Every entry here needs to be repeated exactly.

* begin LISTING *

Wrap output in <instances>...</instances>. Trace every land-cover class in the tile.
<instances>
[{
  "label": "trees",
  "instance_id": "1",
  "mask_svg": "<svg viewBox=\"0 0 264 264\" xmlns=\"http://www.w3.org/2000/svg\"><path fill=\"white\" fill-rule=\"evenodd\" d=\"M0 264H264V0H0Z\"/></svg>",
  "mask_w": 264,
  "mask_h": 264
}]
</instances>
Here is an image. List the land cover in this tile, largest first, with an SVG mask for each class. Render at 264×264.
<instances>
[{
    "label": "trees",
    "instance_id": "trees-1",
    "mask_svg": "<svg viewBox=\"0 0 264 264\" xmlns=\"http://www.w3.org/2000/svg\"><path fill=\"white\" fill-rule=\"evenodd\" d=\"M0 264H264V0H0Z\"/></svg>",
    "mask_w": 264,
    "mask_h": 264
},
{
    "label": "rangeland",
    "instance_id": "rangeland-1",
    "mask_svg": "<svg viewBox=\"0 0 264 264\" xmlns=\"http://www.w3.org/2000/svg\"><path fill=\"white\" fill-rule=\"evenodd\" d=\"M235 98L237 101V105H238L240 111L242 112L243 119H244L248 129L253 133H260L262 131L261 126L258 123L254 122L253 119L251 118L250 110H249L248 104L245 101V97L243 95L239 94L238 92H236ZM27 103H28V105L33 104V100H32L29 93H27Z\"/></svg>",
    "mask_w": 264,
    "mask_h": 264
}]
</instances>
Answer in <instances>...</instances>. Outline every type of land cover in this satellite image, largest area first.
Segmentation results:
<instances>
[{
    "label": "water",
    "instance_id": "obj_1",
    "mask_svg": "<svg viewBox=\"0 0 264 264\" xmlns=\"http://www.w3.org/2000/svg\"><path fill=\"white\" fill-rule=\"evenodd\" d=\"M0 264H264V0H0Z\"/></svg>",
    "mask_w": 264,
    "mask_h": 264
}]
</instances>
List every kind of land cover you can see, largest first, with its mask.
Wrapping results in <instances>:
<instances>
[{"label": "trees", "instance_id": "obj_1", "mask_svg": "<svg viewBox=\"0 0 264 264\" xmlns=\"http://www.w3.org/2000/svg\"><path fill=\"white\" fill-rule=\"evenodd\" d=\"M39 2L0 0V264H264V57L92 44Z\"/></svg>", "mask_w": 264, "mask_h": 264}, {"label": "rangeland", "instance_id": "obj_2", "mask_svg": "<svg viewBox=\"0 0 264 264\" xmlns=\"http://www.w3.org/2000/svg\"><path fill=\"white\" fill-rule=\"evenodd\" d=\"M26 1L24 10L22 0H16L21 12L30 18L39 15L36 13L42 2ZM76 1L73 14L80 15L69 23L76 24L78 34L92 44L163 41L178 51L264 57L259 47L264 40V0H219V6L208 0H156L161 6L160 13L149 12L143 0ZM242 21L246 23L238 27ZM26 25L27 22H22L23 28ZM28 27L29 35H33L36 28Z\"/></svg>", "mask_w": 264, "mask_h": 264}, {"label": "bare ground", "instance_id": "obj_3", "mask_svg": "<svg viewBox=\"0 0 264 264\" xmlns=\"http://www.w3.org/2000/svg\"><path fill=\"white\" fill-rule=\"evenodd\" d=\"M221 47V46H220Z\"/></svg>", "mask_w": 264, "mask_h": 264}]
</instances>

* end LISTING *

→ SOLUTION TO THIS TASK:
Wrap output in <instances>...</instances>. Trace every land-cover class in the tile.
<instances>
[{
  "label": "trees",
  "instance_id": "1",
  "mask_svg": "<svg viewBox=\"0 0 264 264\" xmlns=\"http://www.w3.org/2000/svg\"><path fill=\"white\" fill-rule=\"evenodd\" d=\"M0 264H264V0H0Z\"/></svg>",
  "mask_w": 264,
  "mask_h": 264
}]
</instances>
Here is an image. List the land cover in this tile, largest first, with an SVG mask for each class. Render at 264×264.
<instances>
[{
    "label": "trees",
    "instance_id": "trees-1",
    "mask_svg": "<svg viewBox=\"0 0 264 264\" xmlns=\"http://www.w3.org/2000/svg\"><path fill=\"white\" fill-rule=\"evenodd\" d=\"M0 264H264V0H0Z\"/></svg>",
    "mask_w": 264,
    "mask_h": 264
},
{
    "label": "rangeland",
    "instance_id": "rangeland-1",
    "mask_svg": "<svg viewBox=\"0 0 264 264\" xmlns=\"http://www.w3.org/2000/svg\"><path fill=\"white\" fill-rule=\"evenodd\" d=\"M235 98L237 101V105H238L240 111L242 112L243 119H244L248 129L253 133H260L262 131L261 126L258 123L254 122L253 119L251 118L250 110H249L248 104L245 101V97L243 95L239 94L238 92H236ZM27 103H28V105L33 104V100H32L29 93H27Z\"/></svg>",
    "mask_w": 264,
    "mask_h": 264
}]
</instances>
Answer in <instances>...</instances>. Outline every type of land cover in this satellite image, largest area first.
Segmentation results:
<instances>
[{
    "label": "water",
    "instance_id": "obj_1",
    "mask_svg": "<svg viewBox=\"0 0 264 264\" xmlns=\"http://www.w3.org/2000/svg\"><path fill=\"white\" fill-rule=\"evenodd\" d=\"M0 264H264V0H0Z\"/></svg>",
    "mask_w": 264,
    "mask_h": 264
}]
</instances>
List every kind of land cover you can see, largest first, with its mask.
Wrapping results in <instances>:
<instances>
[{"label": "trees", "instance_id": "obj_1", "mask_svg": "<svg viewBox=\"0 0 264 264\" xmlns=\"http://www.w3.org/2000/svg\"><path fill=\"white\" fill-rule=\"evenodd\" d=\"M39 2L0 0V264H264V57L92 44Z\"/></svg>", "mask_w": 264, "mask_h": 264}, {"label": "rangeland", "instance_id": "obj_2", "mask_svg": "<svg viewBox=\"0 0 264 264\" xmlns=\"http://www.w3.org/2000/svg\"><path fill=\"white\" fill-rule=\"evenodd\" d=\"M26 1L24 10L22 0H16L21 12L30 18L39 15L36 13L42 2ZM76 1L73 14L80 15L69 23L76 24L78 34L92 44L163 41L178 51L264 57L259 47L264 40V0H219V6L208 0H156L161 6L160 13L149 12L143 0ZM242 21L246 23L238 27ZM26 25L27 22H22L23 28ZM28 27L29 35H33L36 28Z\"/></svg>", "mask_w": 264, "mask_h": 264}, {"label": "bare ground", "instance_id": "obj_3", "mask_svg": "<svg viewBox=\"0 0 264 264\" xmlns=\"http://www.w3.org/2000/svg\"><path fill=\"white\" fill-rule=\"evenodd\" d=\"M221 47V46H220Z\"/></svg>", "mask_w": 264, "mask_h": 264}]
</instances>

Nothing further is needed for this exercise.